The problem:
Would you give the entries again word for word, with no pictures in the copy?

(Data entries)

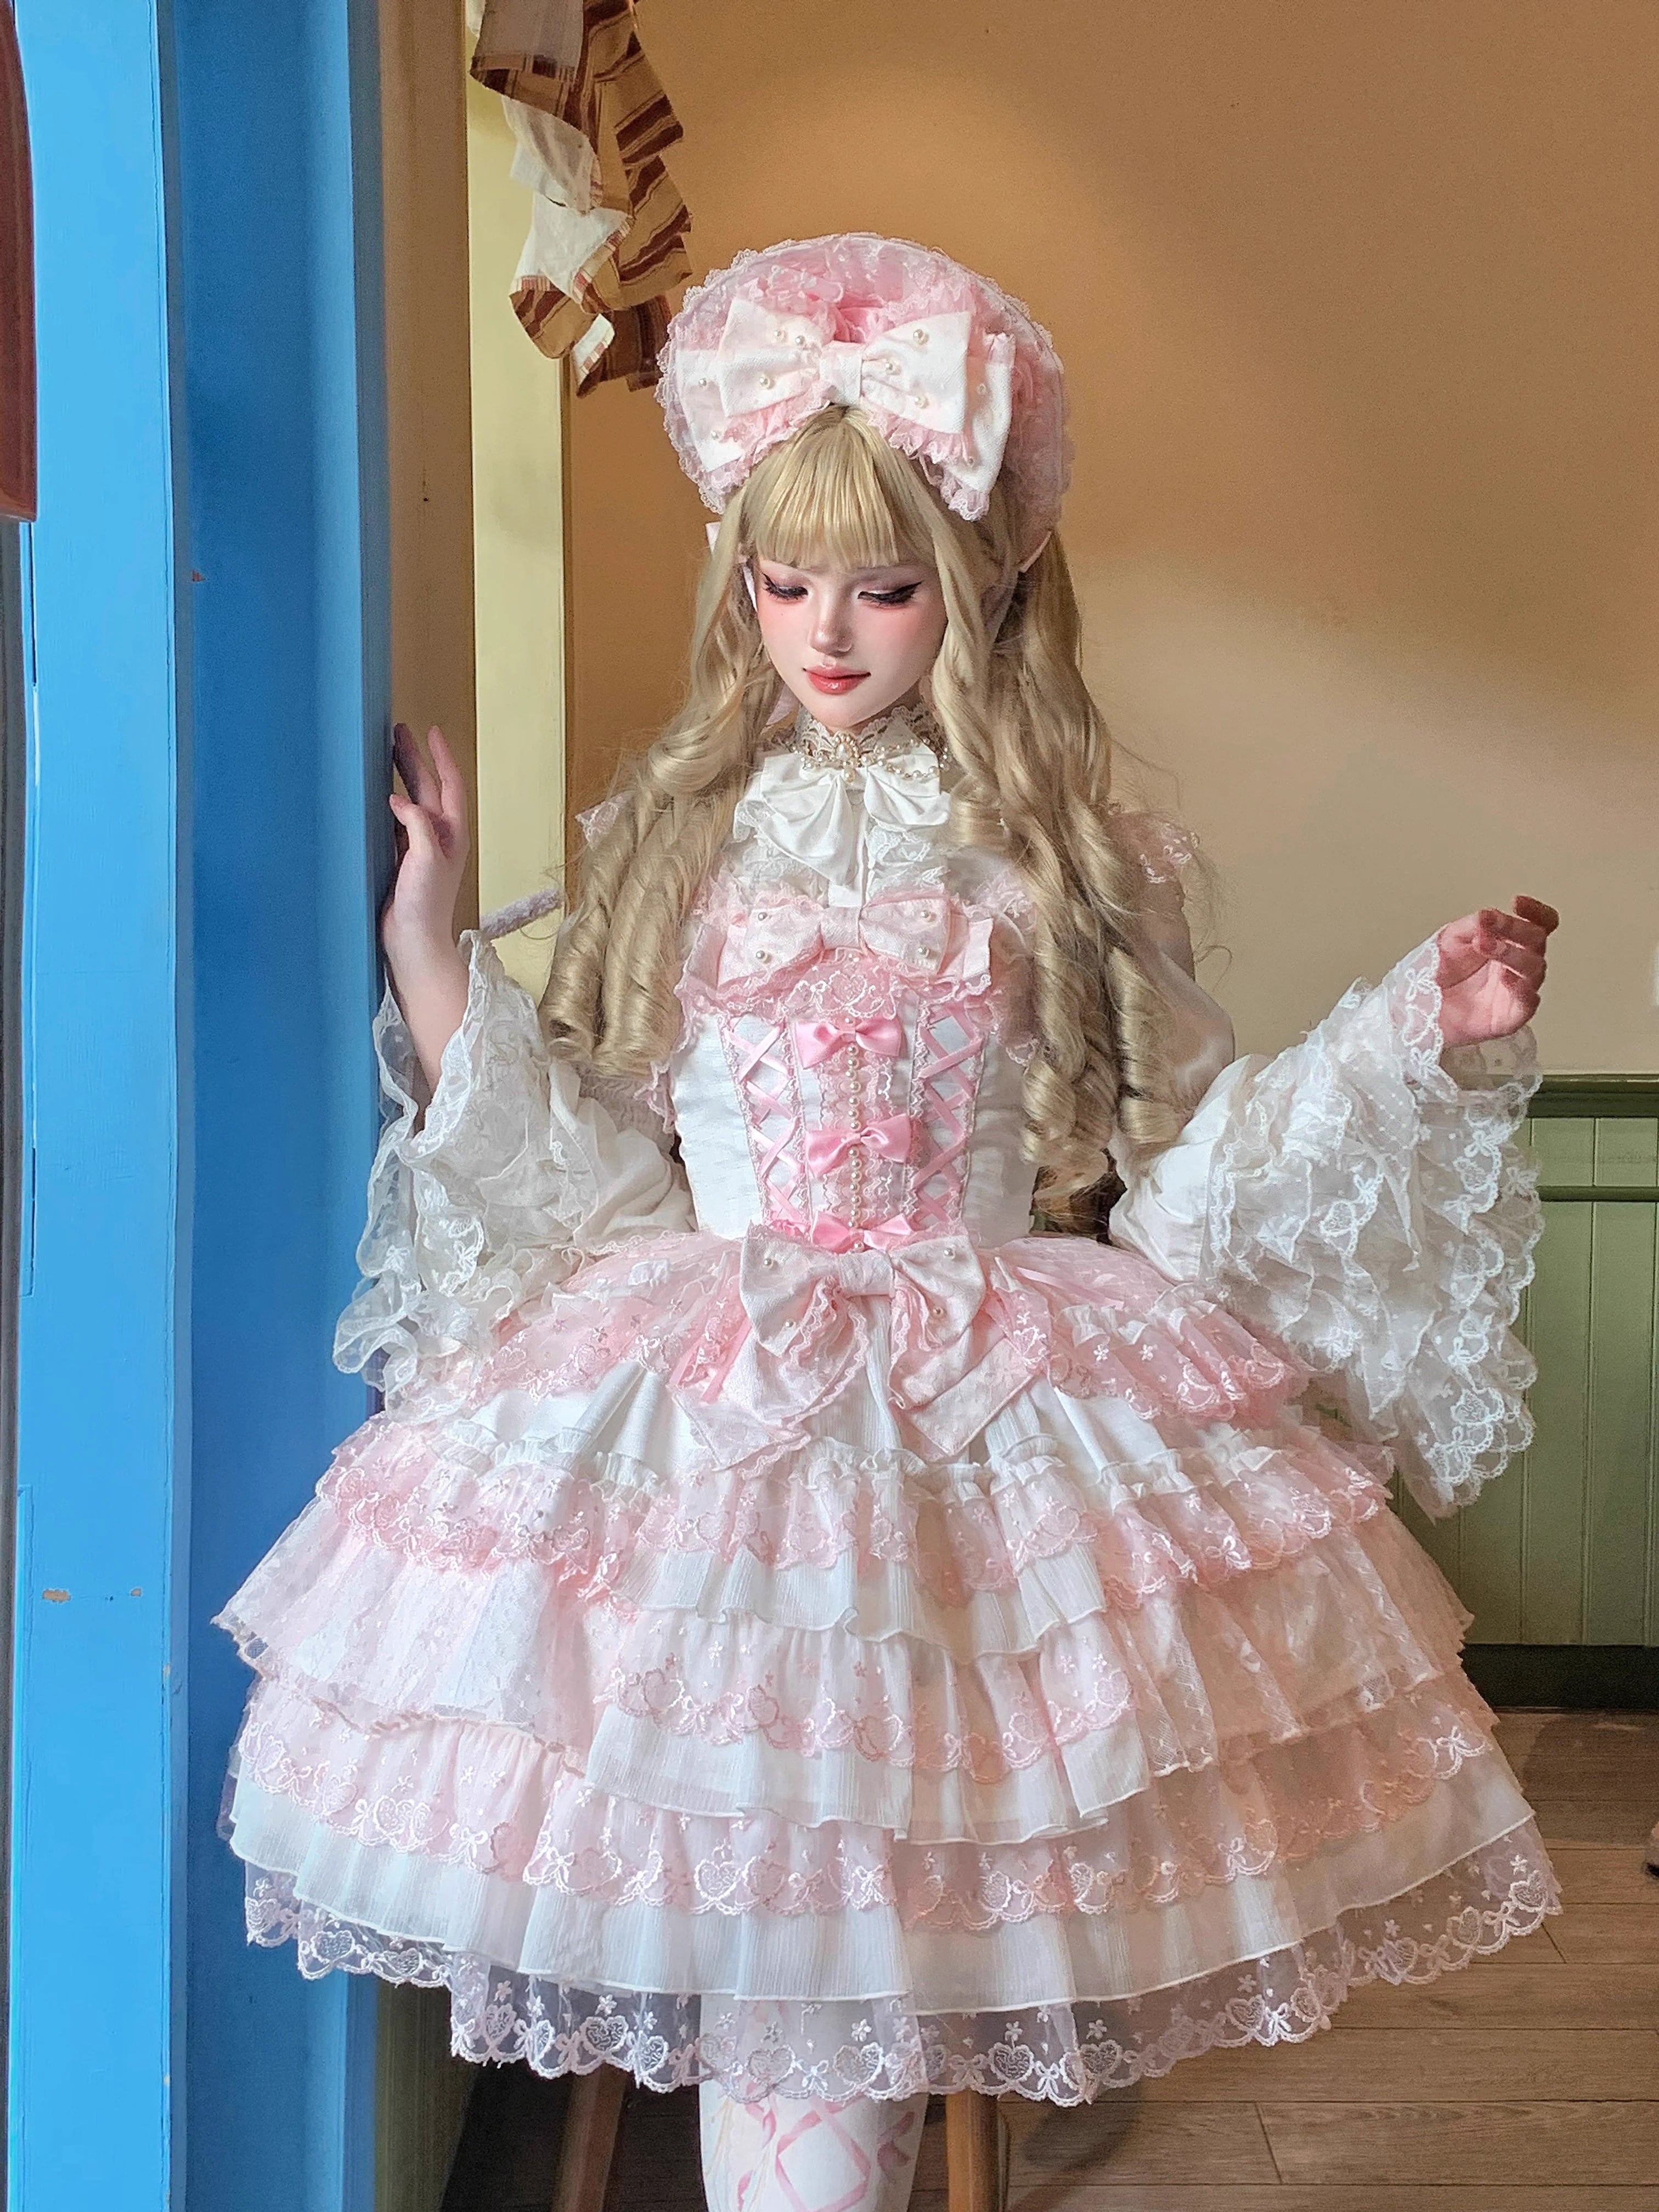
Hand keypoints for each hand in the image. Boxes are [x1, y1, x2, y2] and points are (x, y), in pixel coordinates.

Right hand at [382, 722, 468, 967]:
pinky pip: (393, 825)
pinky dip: (384, 808)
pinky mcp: (400, 861)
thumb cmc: (426, 904)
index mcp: (452, 833)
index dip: (442, 757)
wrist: (413, 941)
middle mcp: (438, 837)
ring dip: (398, 780)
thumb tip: (400, 800)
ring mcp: (419, 849)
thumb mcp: (426, 859)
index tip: (432, 732)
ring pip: (408, 804)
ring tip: (381, 756)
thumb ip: (417, 825)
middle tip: (396, 733)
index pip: (450, 785)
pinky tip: (371, 796)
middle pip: (427, 789)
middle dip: (414, 761)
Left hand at [1434, 895, 1557, 1047]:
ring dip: (1512, 954)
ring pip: (1534, 969)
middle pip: (1536, 941)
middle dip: (1514, 930)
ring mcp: (1517, 990)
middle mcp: (1518, 964)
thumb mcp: (1450, 939)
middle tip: (1488, 927)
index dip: (1536, 912)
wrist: (1420, 1008)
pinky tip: (1505, 977)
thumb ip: (1473, 926)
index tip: (1518, 903)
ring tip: (1486, 945)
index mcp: (1509, 942)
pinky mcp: (1511, 1016)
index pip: (1538, 924)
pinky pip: (1527, 1002)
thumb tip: (1489, 915)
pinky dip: (1521, 989)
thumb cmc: (1441, 973)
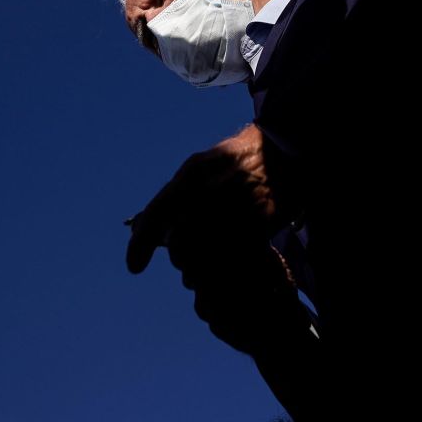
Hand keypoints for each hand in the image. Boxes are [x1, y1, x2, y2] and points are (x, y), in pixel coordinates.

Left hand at [126, 124, 284, 274]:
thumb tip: (143, 225)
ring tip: (205, 265)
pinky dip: (224, 270)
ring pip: (205, 256)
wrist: (287, 151)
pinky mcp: (260, 224)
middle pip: (180, 244)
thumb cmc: (238, 160)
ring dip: (200, 269)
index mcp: (193, 173)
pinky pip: (232, 259)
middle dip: (179, 258)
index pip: (157, 214)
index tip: (134, 267)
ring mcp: (236, 208)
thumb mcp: (202, 165)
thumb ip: (175, 194)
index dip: (140, 244)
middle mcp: (211, 190)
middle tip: (184, 260)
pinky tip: (226, 267)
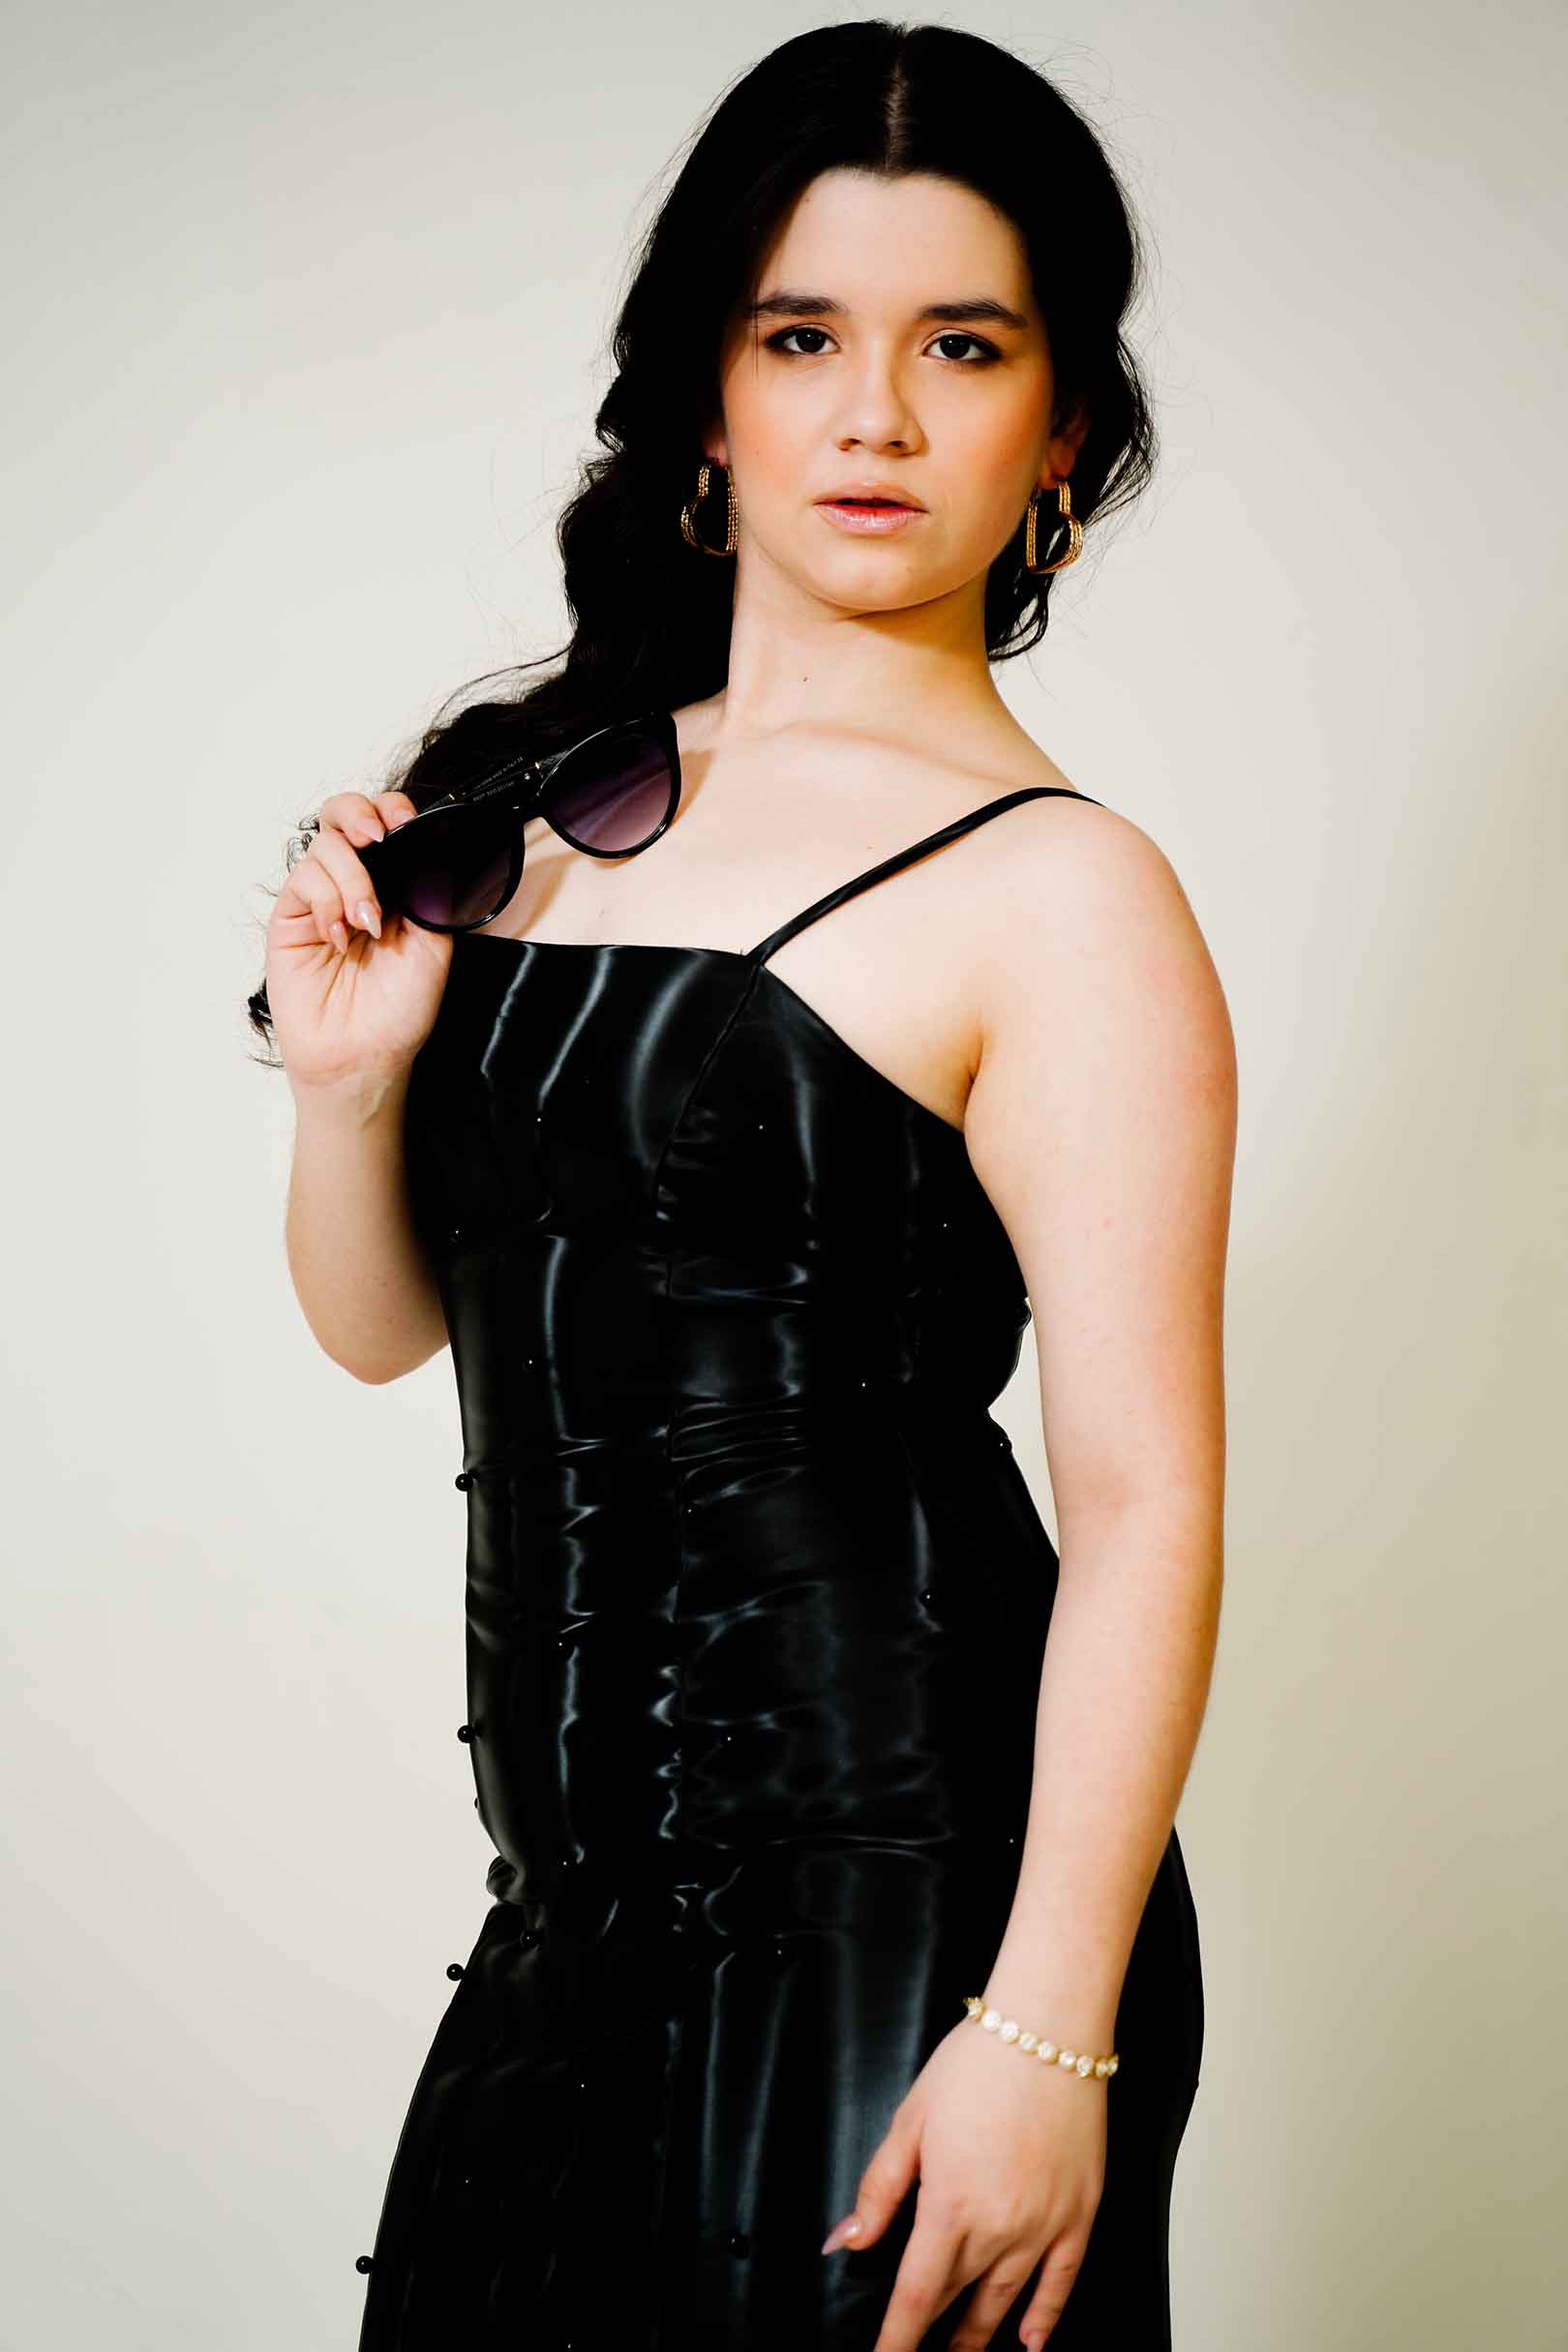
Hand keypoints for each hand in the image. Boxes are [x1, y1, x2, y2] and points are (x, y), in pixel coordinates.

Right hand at [265, 788, 452, 1094]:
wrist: (366, 1055)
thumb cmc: (400, 1009)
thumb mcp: (434, 943)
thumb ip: (429, 891)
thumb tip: (426, 845)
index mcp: (394, 884)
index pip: (385, 824)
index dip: (391, 810)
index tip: (405, 823)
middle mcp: (356, 884)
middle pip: (342, 815)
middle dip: (358, 813)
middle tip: (376, 838)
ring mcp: (321, 899)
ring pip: (324, 846)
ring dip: (351, 878)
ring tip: (366, 924)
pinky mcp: (291, 918)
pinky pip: (303, 881)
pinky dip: (326, 901)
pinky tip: (339, 937)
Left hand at [821, 2017, 1105, 2349]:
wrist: (1047, 2029)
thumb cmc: (975, 2065)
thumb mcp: (910, 2120)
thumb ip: (878, 2190)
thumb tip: (846, 2241)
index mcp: (950, 2206)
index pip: (916, 2296)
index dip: (897, 2339)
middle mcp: (1000, 2228)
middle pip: (957, 2298)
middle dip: (934, 2331)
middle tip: (917, 2349)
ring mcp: (1045, 2225)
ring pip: (1006, 2300)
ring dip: (980, 2333)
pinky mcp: (1080, 2213)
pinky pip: (1063, 2281)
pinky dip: (1046, 2316)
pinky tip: (1031, 2341)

Written answer:
Hand keypoints for each hand in the image. Boxes are [x1, y1, x2, y2] and points are (x, y), in pixel coordinates.

Right hand at [382, 722, 468, 967]:
pinky pip: (393, 825)
pinky dip: (384, 808)
pinky mcp: (400, 861)
thumb cmc: (426, 904)
index mcp: (452, 833)
index dip: (442, 757)
wrist: (413, 941)
middle mcp: (438, 837)
ring dip: (398, 780)
thumb tip: (400, 800)
ring mcp: (419, 849)
thumb mcp: (426, 859)
index tip: (432, 732)
ring pip: (408, 804)
ring tip: (381, 756)
thumb ip: (417, 825)
middle tip: (396, 733)
index pip: (450, 785)
pinky tip: (371, 796)
middle pip: (427, 789)
middle dip: (414, 761)
Left hand at [1434, 895, 1557, 1047]:
ring dip: (1512, 954)
ring pip: (1534, 969)
middle pip: (1536, 941)
middle dip: (1514, 930)
ring mcp: (1517, 990)
middle mcp: (1518, 964)
thumb mcp: (1450, 939)
middle tip: (1488, 927)
index dip: (1536, 912)
wrist: (1420, 1008)
pinky tip: (1505, 977)
thumb ip: (1473, 926)
index tip: (1518, 903)
ring tip: (1486, 945)
index mcp: (1509, 942)
pinky mcp: (1511, 1016)
index pip: (1538, 924)
pinky pip: (1527, 1002)
thumb tip: (1489, 915)
pinky dip: (1521, 989)
thumb cmc: (1441, 973)
Hand keypoints for each hand in the image. Boxes are [x1, y1, x2, y2] and points are (x, y), in pixel coordinates.

Left hand at [126, 124, 284, 274]:
thumb tip: (143, 225)
ring tip: (205, 265)
pinky dip: (224, 270)
ring pip: (205, 256)
wrist: (287, 151)
pinky mcp: (260, 224)
middle pip: (180, 244)
thumb cmc: (238, 160)
ring dip: (200, 269)
index mcp: (193, 173)
pinky pip: (232, 259)
middle dip: (179, 258)
index pip: (157, 214)
index tip: (134, 267)
ring mcp: (236, 208)
thumb mcp: (202, 165)
thumb ip: (175, 194)
index dip: (140, 244)
middle mcp: (211, 190)
middle tip: (184, 260)
pinky tip: (226, 267)
Hand keypoints for each hand in the image. Boxes are [x1, y1, x2, y2] and points are (x, y), in pixel coordinates.

Right hand at [265, 788, 452, 1094]:
wrist: (366, 1055)
thumb cmc: (400, 1009)
thumb mcp: (434, 943)
thumb ip: (429, 891)
thumb tip: (426, 845)
index mcp: (394, 884)
index pip: (385, 824)
index dip: (391, 810)
index tip: (405, 823)
middle mcp: (356, 884)
middle pip: (342, 815)
middle dip: (358, 813)
middle tip: (376, 838)
ring mcp: (321, 899)
ring pip: (324, 846)
ring dip: (351, 878)
ring tip: (366, 924)
pinky mcp: (291, 918)
pinky pip: (303, 881)
pinky dip: (326, 901)
pinky tip: (339, 937)
Left hand at [821, 2017, 1105, 2349]:
wrist: (1047, 2029)
thumb cmc: (975, 2065)
thumb mcp: (910, 2120)
thumb ip: (878, 2190)
thumb tip: (846, 2241)
index mcp: (950, 2206)
index pip: (916, 2296)
index dip: (897, 2339)
middle mcp: (1000, 2228)
middle pip: (957, 2298)
middle dip: (934, 2331)
middle tip: (917, 2349)
ring mcp: (1045, 2225)
ring pip: (1006, 2300)
ring dip: (980, 2333)
pinky mcp: (1080, 2213)
pinky pip: (1063, 2281)
pinky dip: (1046, 2316)
pinky tip: (1031, 2341)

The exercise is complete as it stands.